PC Gaming general discussion (Gaming PCs, game sales, news, etc...)

Hmm doesnt seem to say on the GPU. It doesn’t specify NVMe either (just “gen 4”). Im sure its all fine for my purpose and a significant step up from my current situation (which is still “servicable”).

The thing is, I understand what the various specs mean technically. Im not sure what they mean to me in terms of my experience. Like I want good, smooth graphics. I dont need to differentiate between how the setting sun refracts off water drops being splashed by 5.55mm rounds vs 7.62mm rounds as they strike the morning dew at 120 fps.

Thanks! I went with the 3070, and also new 32GB of 3200 MHz RAM.

I am waffling about getting a 1TB NVMe drive as well. I only have 750GB now, split between two SSD. So usually when I want to install a new game, I have to go back and uninstall one I haven’t played in a while. But that’s not really a big deal; I tend to stick with one or two games for a few months.

RAW DATA:
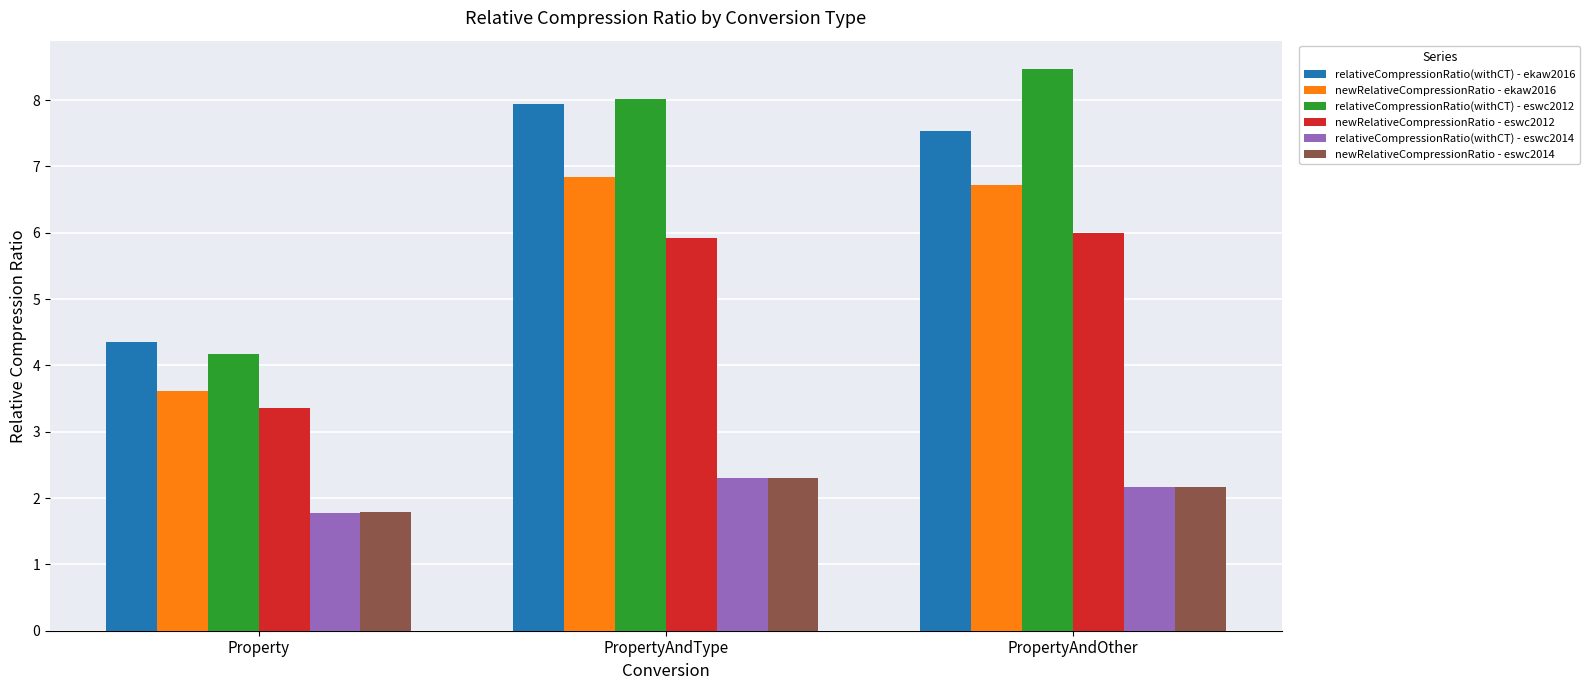

What is the label of the 3rd bar from the left?

PropertyAndOther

LIST OF TASKS:
a – In the PC gaming discussion, which graphics card did the poster choose?
b – Copy the PC gaming discussion from "The thing is, I" to "3200 MHz RAM.", swapping "rounds" for "bullets".

TASK SOLUTIONS:
a – The 3070

b –
The thing is, I understand what the various specs mean technically. Im not sure what they mean to me in terms of my experience. Like I want good, smooth graphics. I dont need to differentiate between how the setting sun refracts off water drops being splashed by 5.55mm bullets vs 7.62mm bullets as they strike the morning dew at 120 fps.

Thanks! I went with the 3070, and also new 32GB of 3200 MHz RAM.